Announcement of New Graduate Research Assistantship Position in the Dependable Computing Systems Lab (DCSL)

Topic: Why do large-scale computing clusters fail? How can we reduce these failure incidences?


 

Saurabh Bagchi

School of Electrical and Computer Engineering

Department of Computer Science

Purdue University

Contact: 765-494-3362; sbagchi@purdue.edu

 

 

Posted: October 22, 2015

DCSL is looking for a new graduate research assistant to work on the following sponsored project, starting in Spring 2016. The project is for 3 years, and is open to a PhD student, in the 1st or 2nd year of his/her study.
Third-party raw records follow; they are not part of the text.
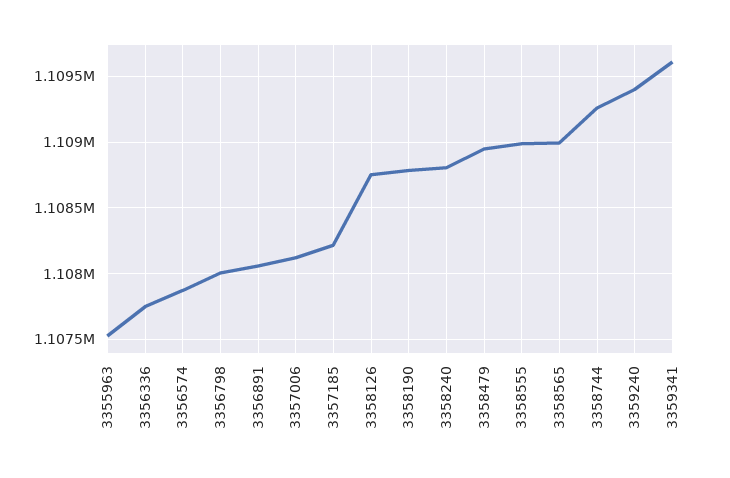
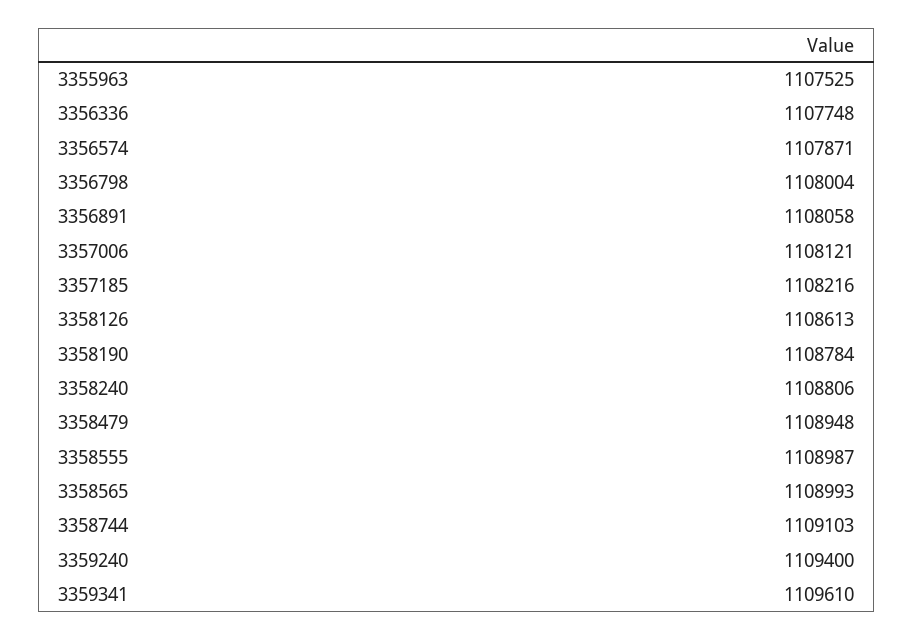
  {
    "3355963": 1107525,
    "3356336": 1107748,
    "3356574": 1107871,
    "3356798": 1108004,
    "3356891": 1108058,
    "3357006": 1108121,
    "3357185": 1108216,
-   "3358126": 1108750,
+   "3358126": 1108613,
    "3358190": 1108784,
    "3358240": 1108806,
    "3358479": 1108948,
    "3358555": 1108987,
    "3358565": 1108993,
-   "3358744": 1109250,
+   "3358744": 1109103,
    "3359240": 1109400,
    "3359341": 1109610
  }

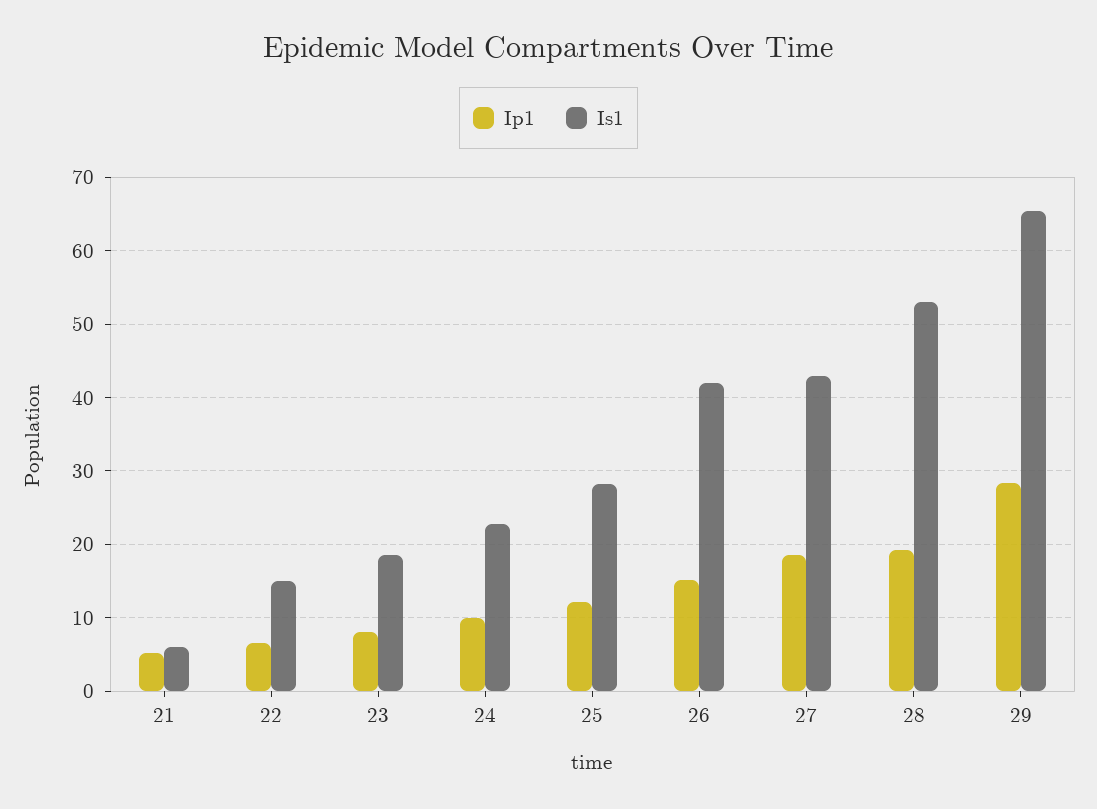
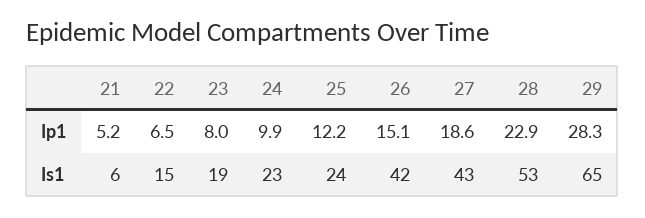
  {
    "Ip1": {
      "21": 5.2,
      "22": 6.5,
      "23": 8,
      "24": 9.9,
      "25": 12.2,
      "26": 15.1,
      "27": 18.6,
-     "28": 19,
+     "28": 22.9,
      "29": 28.3
    },
    "Is1": {
      "21": 6,
      "22": 15,
      "23": 19,
      "24": 23,
-     "25": 28,
+     "25": 24,
      "26": 42,
      "27": 43,
      "28": 53,
      "29": 65
    }
  }

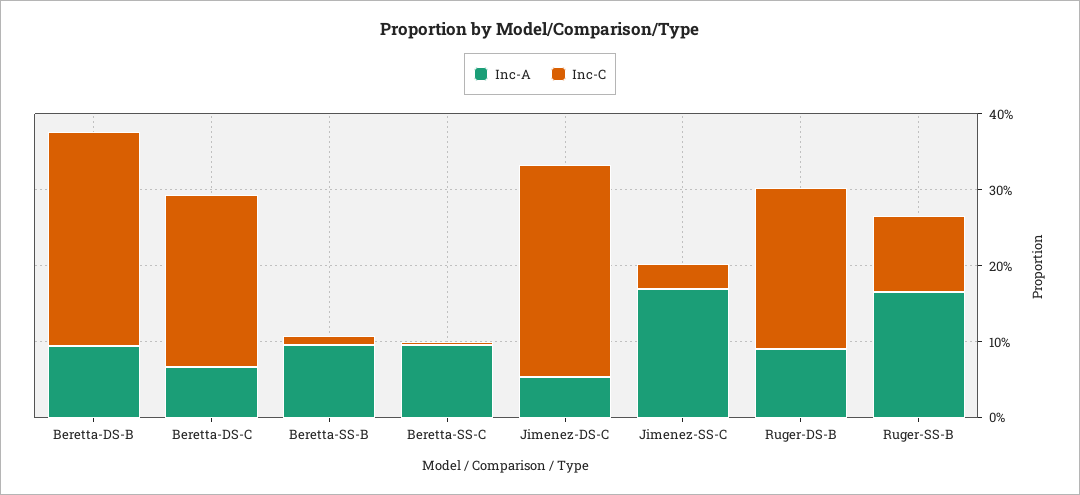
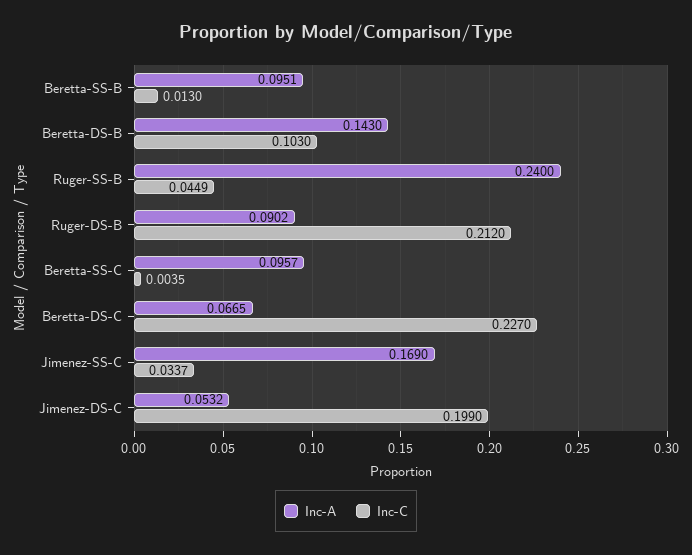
  {
    "Inc-A": {
-     "Beretta-DS-B": 0.1,
+     "Beretta-DS-B": 0.143,
      "Beretta-DS-C": 0.0665,
      "Beretta-SS-B": 0.0951,
      "Beretta-SS-C": 0.0957,
      "Jimenez-DS-C": 0.0532,
      "Jimenez-SS-C": 0.169,
      "Ruger-DS-B": 0.0902,
-     "Ruger-SS-B": 0.16
+     "Ruger-SS-B": 0.24
    },
    "Inc-C": {
-     "Beretta-DS-B": 0.28,
+     "Beretta-DS-B": 0.103,
      "Beretta-DS-C": 0.227,
      "Beretta-SS-B": 0.013,
      "Beretta-SS-C": 0.0035,
-     "Jimenez-DS-C": 0.28,
+     "Jimenez-DS-C": 0.199,
      "Jimenez-SS-C": 0.0337,
      "Ruger-DS-B": 0.212,
-     "Ruger-SS-B": 0.1
+     "Ruger-SS-B": 0.0449
    }
  }

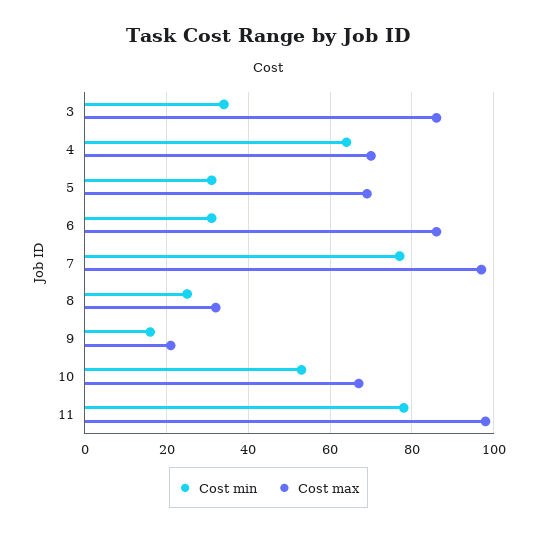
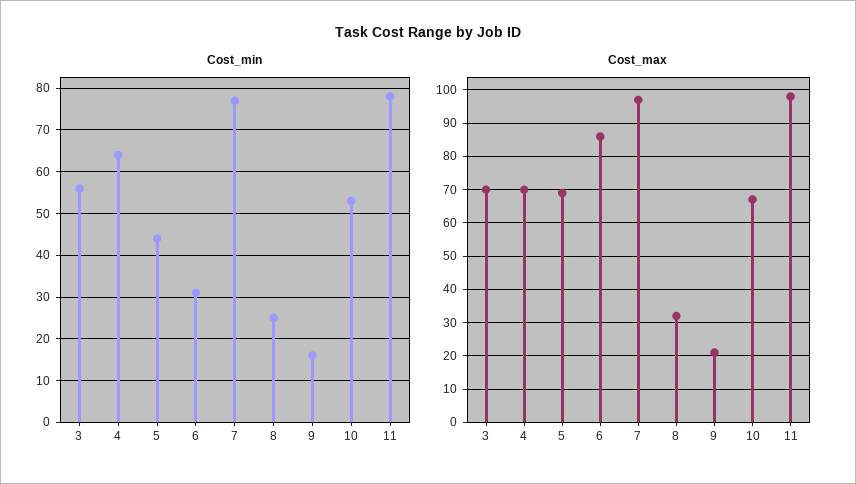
  {
    "Cost min": {
-     "3": 35,
+     "3": 55,
      "4": 65,
-     "5": 30,
+     "5": 45,
      "6": 30,
      "7": 75,
      "8": 25,
      "9": 15,
      "10": 55,
      "11": 80
    },
    "Cost max": {
-     "3": 85,
+     "3": 70,
      "4": 70,
      "5": 70,
      "6": 85,
      "7": 95,
      "8": 30,
      "9": 20,
      "10": 65,
      "11": 100
    }
  }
The interview process will start now and will conclude by end November.

Application procedure

Send an email note to Prof. Saurabh Bagchi with your CV (in pdf) and answers to the following specific questions in the body of the email. Qualified candidates will be invited for interviews.

1.     When did you start your Masters/PhD?

2.     What are your grades in courses at Purdue?

3.     What is your undergrad school and what was your standing in your department (e.g., 3rd among 50 students in Computer Science, top 5% in 60 students in ECE)?

4.     What are your grades in programming courses in your undergraduate?

5.     Is there a Purdue person (professor, supervisor, etc.) who can speak about your qualifications?

Problem Statement

While dependability has become a critical property of computing systems around us, there is a dearth of publicly available computer system usage and failure data. Today there does not exist any open data repository for a recent computing infrastructure that is large enough, diverse enough, and with enough information about the infrastructure and the applications that run on them. We have recently started on an NSF-supported project to address this long-felt need by building an open data repository containing system configuration, usage, and failure data from large computing clusters at two institutions, Purdue and UIUC.

Participants

Purdue, including ITaP; UIUC, including NCSA; Los Alamos National Lab (LANL); Lawrence Livermore National Lab (LLNL)

Project Tasks

Our project will create a usable data repository and tools to analyze why components in these clusters fail and what can be done to reduce these incidents.

1. Data analysis of system usage data. We are collecting a wealth of system usage data, such as, from syslog. We are also collecting data about the jobs that run on these computing clusters. We want to perform statistical data analysis on the system usage and the job resource utilization data to identify usage patterns and sources of bottlenecks.  

2. Data analysis of failure data. We want to perform statistical analysis to uncover the root causes of failures, of machines, disks, network elements, etc. We want to correlate such failure events with system and job resource usage.

3. Mitigation action. We want to suggest possible mitigation actions to reduce the incidence of resource congestion or failures. For this project, we have the ability to deploy some of these mitigation actions in our production systems at both campuses and observe the effects.

Qualifications

Required: Ability to process and analyze large volumes of data; Knowledge of C and a scripting language; basic ML tools.

Desirable: System administration.